• **SUPPLIED ENTRIES**:
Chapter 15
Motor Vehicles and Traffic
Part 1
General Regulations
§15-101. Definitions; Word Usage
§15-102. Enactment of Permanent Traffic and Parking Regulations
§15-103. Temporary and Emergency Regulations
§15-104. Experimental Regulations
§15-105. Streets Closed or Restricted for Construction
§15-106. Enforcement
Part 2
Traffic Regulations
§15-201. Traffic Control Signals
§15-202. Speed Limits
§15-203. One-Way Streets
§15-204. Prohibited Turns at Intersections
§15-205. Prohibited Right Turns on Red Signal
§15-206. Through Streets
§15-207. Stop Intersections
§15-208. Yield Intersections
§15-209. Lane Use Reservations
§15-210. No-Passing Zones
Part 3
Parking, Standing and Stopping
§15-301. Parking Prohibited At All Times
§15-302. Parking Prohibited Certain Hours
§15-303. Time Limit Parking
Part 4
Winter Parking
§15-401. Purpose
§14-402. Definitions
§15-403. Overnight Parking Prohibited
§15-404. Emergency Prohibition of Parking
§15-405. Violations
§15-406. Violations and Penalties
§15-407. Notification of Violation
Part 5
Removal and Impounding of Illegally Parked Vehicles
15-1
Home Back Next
--
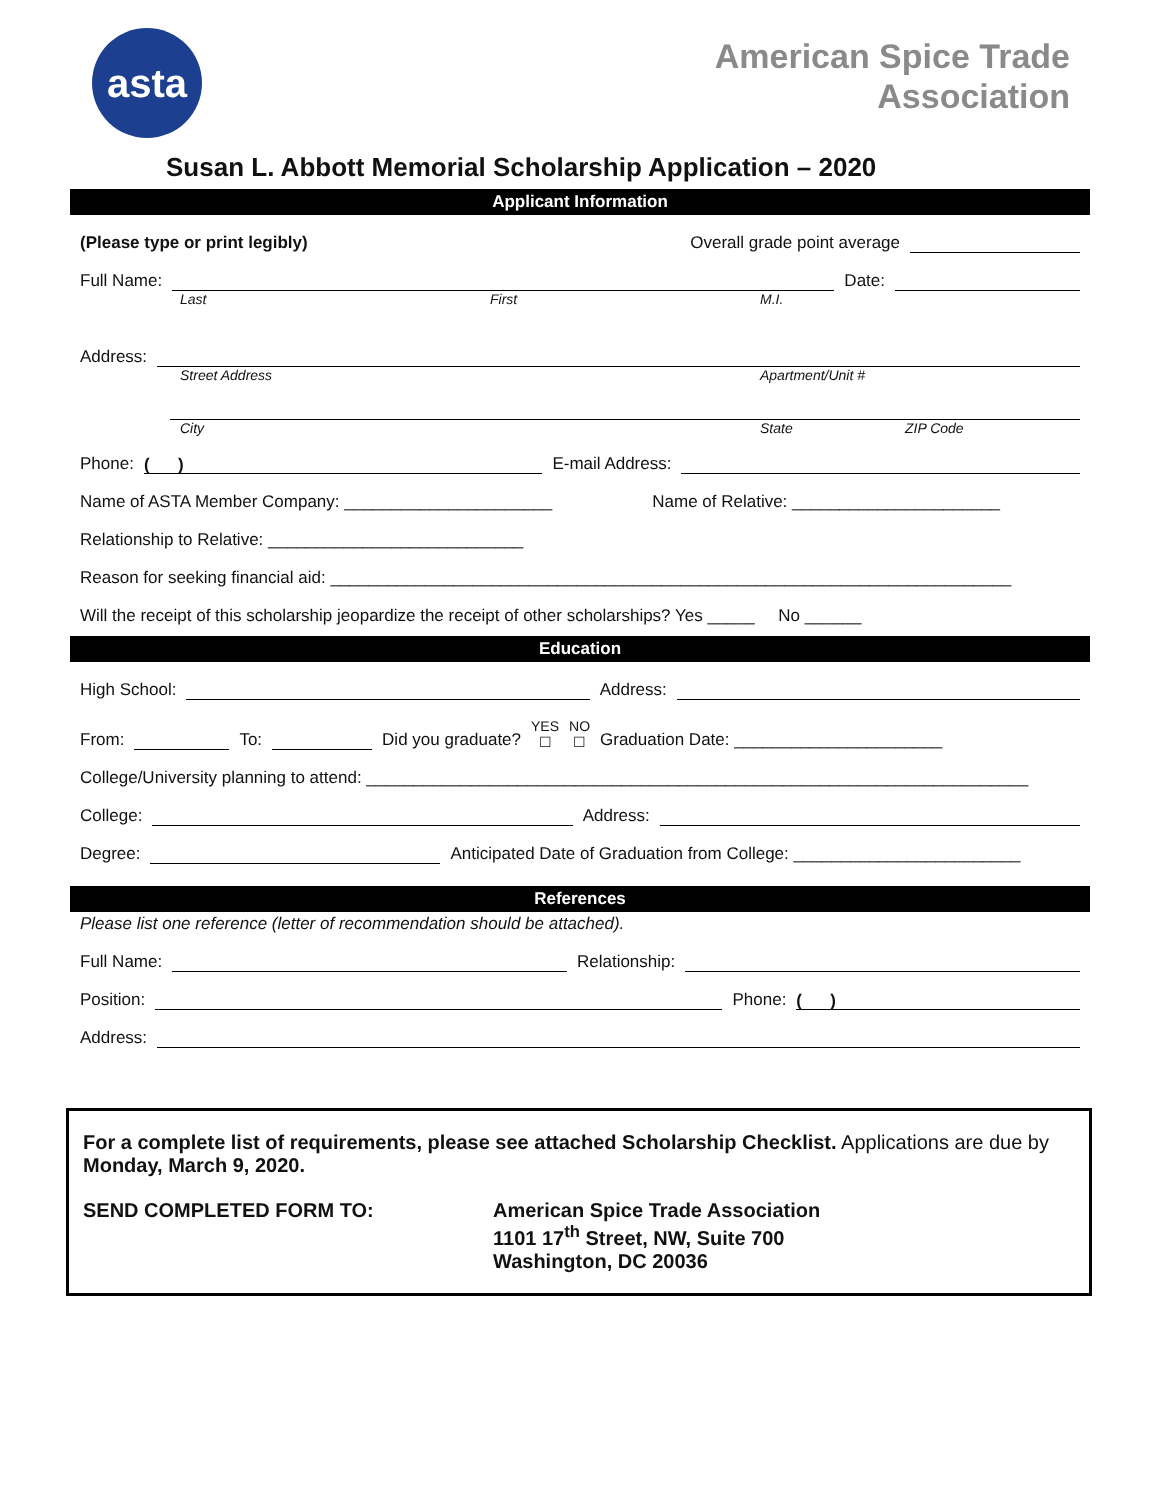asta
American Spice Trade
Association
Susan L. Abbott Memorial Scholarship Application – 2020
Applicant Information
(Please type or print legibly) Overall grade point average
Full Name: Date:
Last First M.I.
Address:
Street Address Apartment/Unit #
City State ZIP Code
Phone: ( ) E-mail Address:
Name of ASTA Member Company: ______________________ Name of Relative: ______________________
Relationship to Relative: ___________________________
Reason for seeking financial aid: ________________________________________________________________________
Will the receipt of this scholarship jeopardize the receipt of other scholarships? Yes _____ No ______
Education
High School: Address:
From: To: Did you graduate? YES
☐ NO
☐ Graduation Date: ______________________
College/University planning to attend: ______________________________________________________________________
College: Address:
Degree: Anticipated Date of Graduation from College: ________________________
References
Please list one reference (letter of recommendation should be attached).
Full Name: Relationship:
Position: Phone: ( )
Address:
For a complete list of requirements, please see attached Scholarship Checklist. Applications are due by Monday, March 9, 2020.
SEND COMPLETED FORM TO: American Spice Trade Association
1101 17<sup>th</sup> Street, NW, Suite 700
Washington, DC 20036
* * *
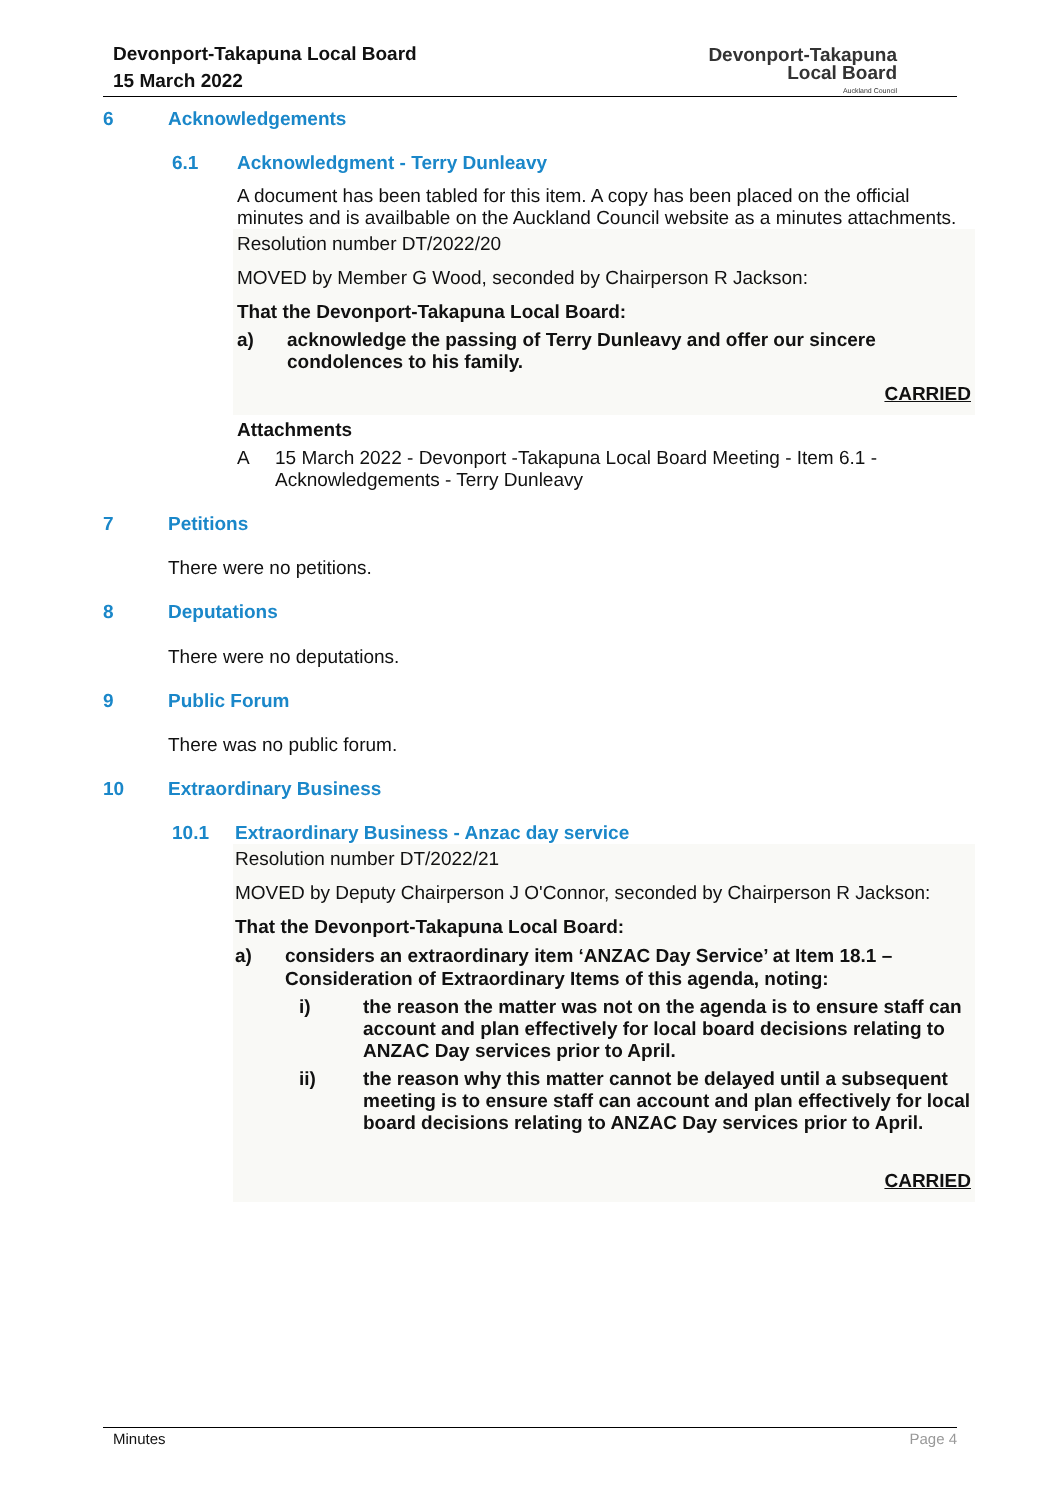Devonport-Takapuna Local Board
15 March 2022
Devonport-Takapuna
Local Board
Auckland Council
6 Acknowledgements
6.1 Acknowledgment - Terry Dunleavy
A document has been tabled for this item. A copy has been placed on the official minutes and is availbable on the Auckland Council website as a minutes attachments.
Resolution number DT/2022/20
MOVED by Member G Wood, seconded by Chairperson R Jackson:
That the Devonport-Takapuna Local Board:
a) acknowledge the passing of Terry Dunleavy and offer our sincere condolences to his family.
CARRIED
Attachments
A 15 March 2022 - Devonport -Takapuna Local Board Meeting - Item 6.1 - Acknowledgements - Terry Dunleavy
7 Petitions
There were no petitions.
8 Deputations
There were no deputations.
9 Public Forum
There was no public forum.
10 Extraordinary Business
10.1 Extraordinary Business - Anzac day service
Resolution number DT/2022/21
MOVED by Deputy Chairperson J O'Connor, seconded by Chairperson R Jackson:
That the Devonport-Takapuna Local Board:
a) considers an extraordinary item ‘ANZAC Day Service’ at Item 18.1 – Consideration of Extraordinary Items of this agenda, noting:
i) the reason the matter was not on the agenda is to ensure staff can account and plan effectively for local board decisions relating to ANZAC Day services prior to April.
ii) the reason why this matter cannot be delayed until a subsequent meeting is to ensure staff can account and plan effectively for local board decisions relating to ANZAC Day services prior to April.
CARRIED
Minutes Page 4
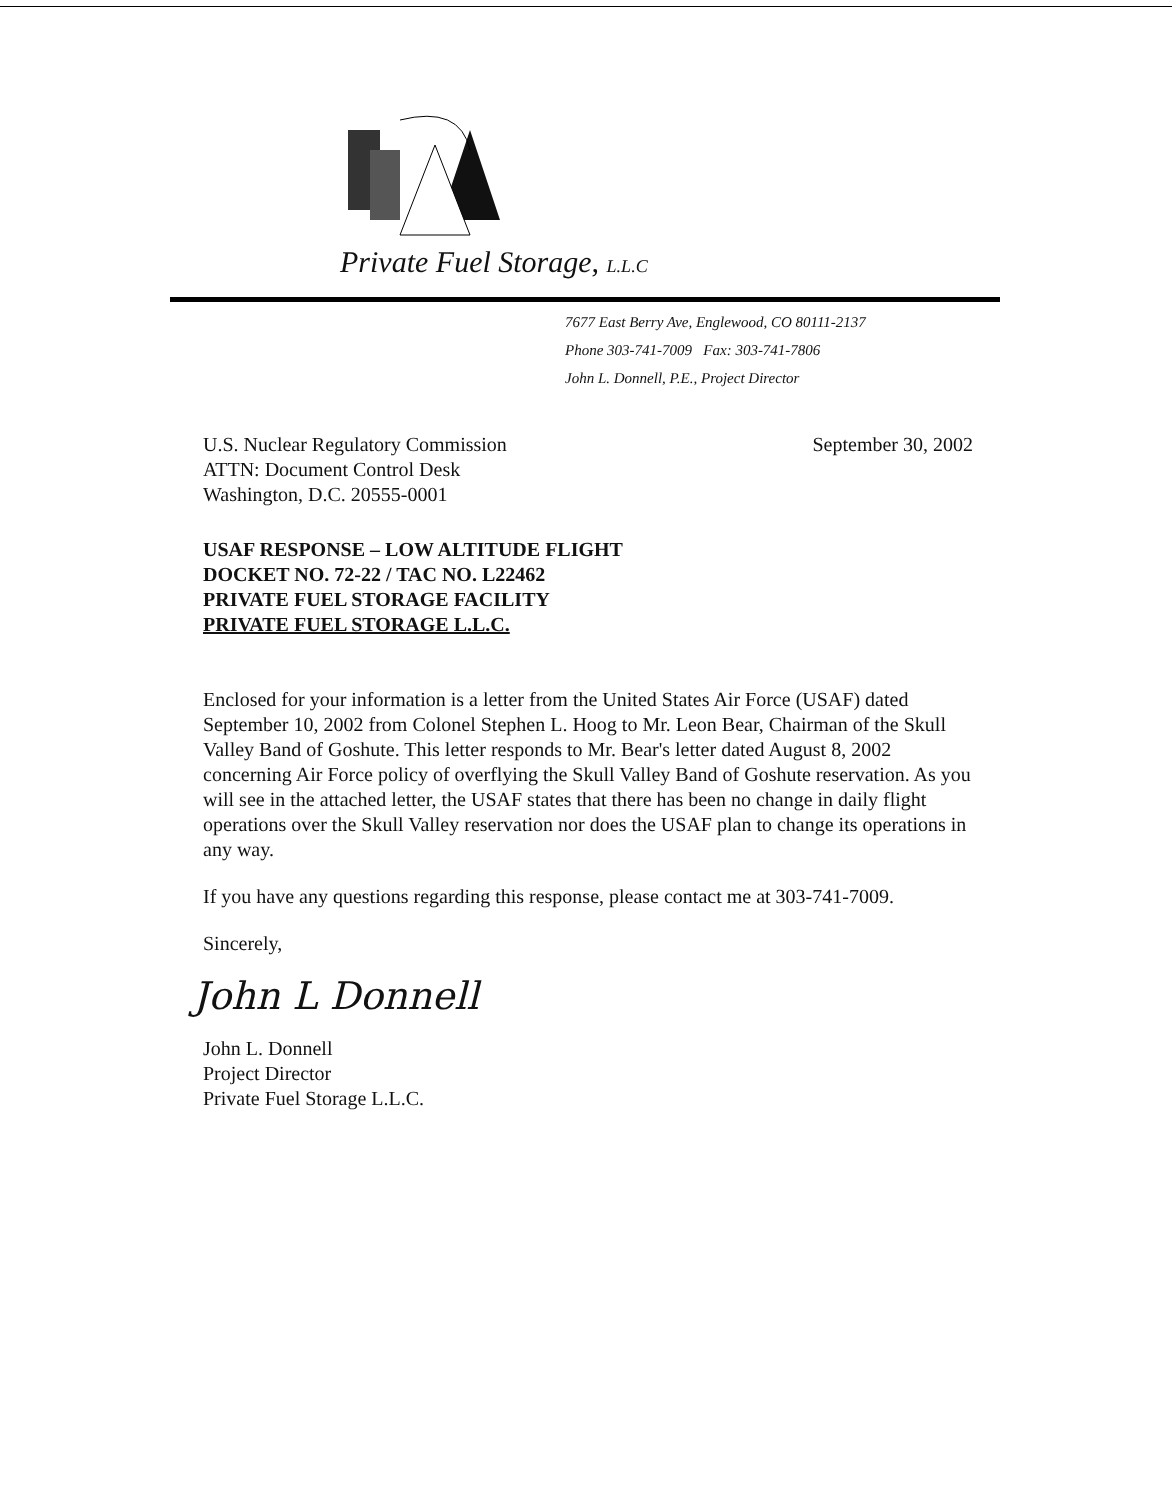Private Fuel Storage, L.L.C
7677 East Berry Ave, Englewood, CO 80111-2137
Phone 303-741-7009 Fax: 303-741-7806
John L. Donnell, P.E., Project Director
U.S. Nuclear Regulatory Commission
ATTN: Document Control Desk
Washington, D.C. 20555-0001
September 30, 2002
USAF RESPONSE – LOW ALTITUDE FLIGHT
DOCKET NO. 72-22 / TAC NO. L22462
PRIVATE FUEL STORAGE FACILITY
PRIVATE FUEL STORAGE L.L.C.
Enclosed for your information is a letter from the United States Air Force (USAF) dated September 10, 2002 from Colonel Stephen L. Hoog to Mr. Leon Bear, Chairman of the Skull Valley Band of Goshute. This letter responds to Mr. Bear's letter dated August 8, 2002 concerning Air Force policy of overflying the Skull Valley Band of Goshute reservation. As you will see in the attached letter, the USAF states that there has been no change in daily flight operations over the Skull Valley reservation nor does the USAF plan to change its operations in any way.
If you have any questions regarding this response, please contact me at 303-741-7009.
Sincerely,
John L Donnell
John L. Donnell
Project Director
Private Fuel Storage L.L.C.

• **WHAT THE TASK ASKS**:
All lines above from the one with "Phone: ( ) E-mail" to the one with "Washington, DC 20036", inclusive, should be copied exactly, and no other lines.

• **RESPONSE BELOW**:
Phone: ( ) E-mail Address:
Name of ASTA Member Company: ______________________ Name of Relative: ______________________
Relationship to Relative: ___________________________
Reason for seeking financial aid: ________________________________________________________________________
Will the receipt of this scholarship jeopardize the receipt of other scholarships? Yes _____ No ______
Education
High School: Address:
From: To: Did you graduate? YES
☐ NO
☐ Graduation Date: ______________________
College/University planning to attend: ______________________________________________________________________
College: Address:
Degree: Anticipated Date of Graduation from College: ________________________
References
Please list one reference (letter of recommendation should be attached).
Full Name: Relationship:
Position: Phone: ( )
Address:
For a complete list of requirements, please see attached Scholarship Checklist. Applications are due by Monday, March 9, 2020.
SEND COMPLETED FORM TO: American Spice Trade Association
1101 17<sup>th</sup> Street, NW, Suite 700
Washington, DC 20036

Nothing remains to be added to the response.